Learning Objectives
  1. An introductory understanding of “the legal domain” sufficient to recognizing problems and communicating with domain experts.
  2. Familiarity with a wide range of existing ventures in the justice innovation space
  3. Ability to identify “problems worth solving.”
  4. Capacity to use a design thinking toolkit that includes research techniques, brainstorming, creative listening, low resolution prototyping, listening to feedback, presentation, and pitching.
  5. Presentation and communication skills.
  6. Giving and receiving constructively critical, iteration-forwarding feedback.

Prerequisite(s): none
Co-Requisite(s): none
Concurrent Enrollment: none
Recommended Preparation: No particular preparation is expected, but the intellectual maturity that comes with previous coursework in law, design, business, or technology would be helpful.

Course Notes

Course is mixture of lecture, seminar, and workshop. Significant use of online materials. Some work for the course will involve production of content for open online resources on the topics covered in the course.

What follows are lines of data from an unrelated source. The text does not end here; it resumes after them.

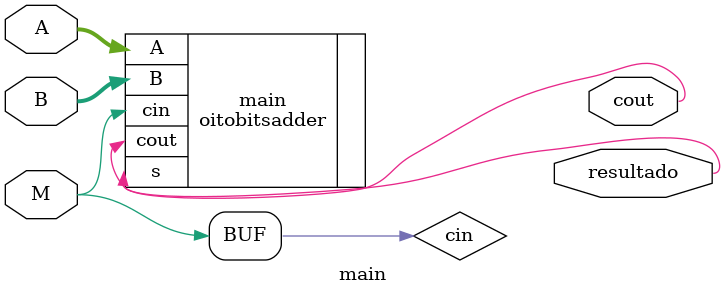
<source format=sv>
module main (
    // declarando as entradas de 8 bits A e B
    input logic [7:0] A, B,
    // declarando o sinal de controle M como uma entrada do bloco lógico  
    input logic M,
    // declarando a saída do somador/subtrator => resultado da operação
    output logic resultado, 
    // cout 
    output logic cout  
);
    // declarando os sinais intermediários: 
    logic [7:0] B_c2;  // sinal responsável por inverter cada bit da entrada "B"
    logic cin; // "cin" não será uma entrada mais sim um sinal intermediário. 
    // Isso acontece pq "cin" estará ligado à entrada de controle M, para somar + 1, para fazer o complemento de 2, logo, "cin = M"

    // CASO M = 1 -> INVERTE "B" [complemento de 2], SE NÃO -> B
    assign B_c2 = B ^ {8{M}};
    // implementando uma XOR pra cada bit de M, que será ou M = 00000000 (0) ou M = 11111111 (1) (precisa fazer isso para que a XOR consiga lidar com os 8 bits vindos de "B")
    assign cin = M;

    // INSTANCIANDO O 8-BITS ADDER/SUB, tendo como base o somador de 8-bits descrito anteriormente
    oitobitsadder main (
        .A(A),
        .B(B),
        .cin(cin),
        .s(resultado),
        .cout(cout)  
    );

endmodule
</source>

Technological Proficiency and Hardware/Software Required
Web browsing and ready access to some hardware/software for that purpose. All other necessary technological skills will be taught in the course.

Required Readings and Supplementary Materials
Books will be ordered via campus bookstore. Most materials for the course will be open sources or instructor authored and available on the web.

Description and Assessment of Assignments
The course is built around the idea of teaching, practicing, applying. The skills we teach in the class will be applied to example cases and team projects.